ACTIVITY » The listing below should be printed again word for word, without any images.

THE INPUT »
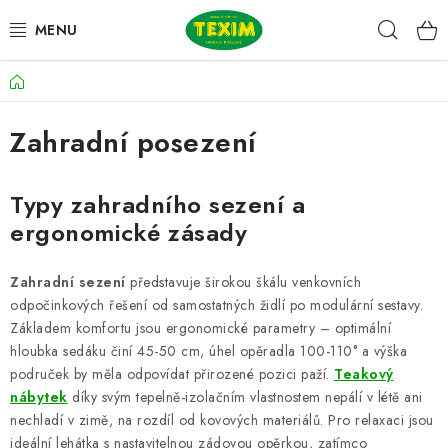
Přejít
Hleda
na
obsah
Domů
ZAHRADNÍ SESTAVY
Zahradní posezení
ŽIDLE
STOLY
Typy zahradního sezení a
ergonomické zásady
LAVICE
Zahradní sezení
představuje širokou škálu venkovních
LEHÁTKA
odpočinkových řešení od samostatných židlí po modulární sestavy.
Základem komfortu jsou ergonomické parametry – optimální
POLSTRY
hloubka sedáku činí 45-50 cm, úhel opěradla 100-110° a výška
područek by měla odpovídat přirozené pozici paží.
Teakový
nábytek
DOPLŇKY
díky svým tepelně-izolačním vlastnostem nepálí v létě ani
nechladí v zimě, na rozdíl od kovových materiálů. Pro relaxaci jsou
ideální lehátka s nastavitelnou zádovou opěrkou, zatímco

EXERCISE ANSWER »
Přejít
Hleda
na
obsah
Domů
ZAHRADNÍ SESTAVY
Zahradní posezení
ŽIDLE
STOLY
Typy zahradního sezení a
ergonomické zásady
LAVICE
Zahradní sezení
představuje širokou škálu venkovních
LEHÁTKA
odpočinkových řešení od samostatných židlí po modulární sestavy.
Základem komfortu jsou ergonomické parametry – optimální
POLSTRY
hloubka sedáku činí 45-50 cm, úhel opěradla 100-110° a výška
područek by měla odpovídat přirozené pozici paží.
Teakový
nábytek
DOPLŇKY
díky svým tepelně-izolačním vlastnostem nepálí v létě ani
nechladí v zimě, na rozdíl od kovových materiálů. Pro relaxaci jsou
ideální lehátka s nastavitelnou zádovou opěrkou, zatímco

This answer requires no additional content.